L’altro grande attore dello scacchiere è naturalmente l’Iran, che determina le politiche di Baghdad, influenza pesantemente quelle di Damasco, e ha un peso rilevante nelle vicende libanesi, grazie alla testa di ponte costituita da Hezbollah. E tutto sommato anche l’Iran potrebbe trovare questa dello Stato curdo nel nord dell’Iraq un’idea interessante.
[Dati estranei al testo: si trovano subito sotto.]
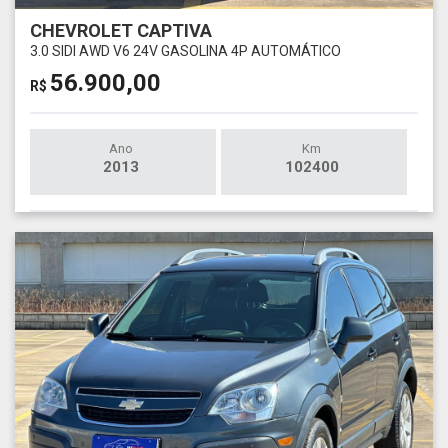
CHEVROLET CAPTIVA
3.0 SIDI AWD V6 24V GASOLINA 4P AUTOMÁTICO
56.900,00
R$
Ano
Km
2013
102400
Perchè anche Teheran ha potenziali amici fra i Curdi iracheni (la minoritaria ma potente Unione Patriottica del Kurdistan guidata dal clan Talabani) e perchè staccare quel territorio dal resto dell’Iraq renderebbe quest’ultimo un Paese quasi integralmente sciita, scongiurando così qualsiasi rischio di ritrovarsi a Baghdad una leadership sunnita, come accaduto nei lunghi anni del dominio baathista di Saddam Hussein. Se davvero Turchia e Iran si accordassero per dare uno Stato ai Curdi, né gli Stati Uniti, né la Russia, né tantomeno l’Europa avrebbero qualcosa da obiettare. Resterebbe naturalmente aperta la questione siriana, resa addirittura più critica dalla potenziale minaccia rappresentata dalle migliaia di uomini dell’Isis che si riverserebbero in Siria in fuga dall’Iraq dopo la caduta di Mosul (e per evitarlo, alcune milizie sciite irachene starebbero preparando un attacco a Tal Afar, a ovest di Mosul, che impedirebbe questa operazione).

Tuttavia, nei piani strategici iraniani l’obiettivo primario non c’è tanto il mantenimento dell’unità territoriale siriana, quanto piuttosto la creazione di una fascia di territorio che vada, senza soluzione di continuità, da Beirut in Libano ad Harat in Afghanistan. Una specie di “confederazione” sciita, naturalmente guidata dagli Ayatollah di Teheran, che controlli – oltre all’Iran – tutta la fascia settentrionale del mondo arabo. Nel caso della Siria, la parte che è di vitale interesse per l’Iran è la fascia centro-meridionale, oltre ad Aleppo e al Governatorato di Latakia. Il nord del Paese, (ma qui entriamo nel campo delle speculazioni geopolitiche) potrebbe invece essere superfluo, anche perchè difficilmente riconducibile sotto il pieno controllo di Damasco, e pertanto anche i Curdi di Siria hanno qualche carta da giocare nelle trattative che prima o poi decideranno del futuro dell’area. Oltretutto, regalare al nascituro Kurdistan qualche cantone siriano avrebbe il vantaggio di indebolire la posizione egemone del Pdk di Barzani, rendendo il nuovo Stato da un lato meno “ossequioso” nei confronti della Turchia, e dall’altro incapace di una politica unitaria che possa recare fastidio ai Paesi confinanti, Iran incluso. Mutatis mutandis, uno “stato cuscinetto”, come andava di moda in Europa nei secoli scorsi, quando le grandi potenze non si mettevano d’accordo su confini e reciproche sfere di influenza.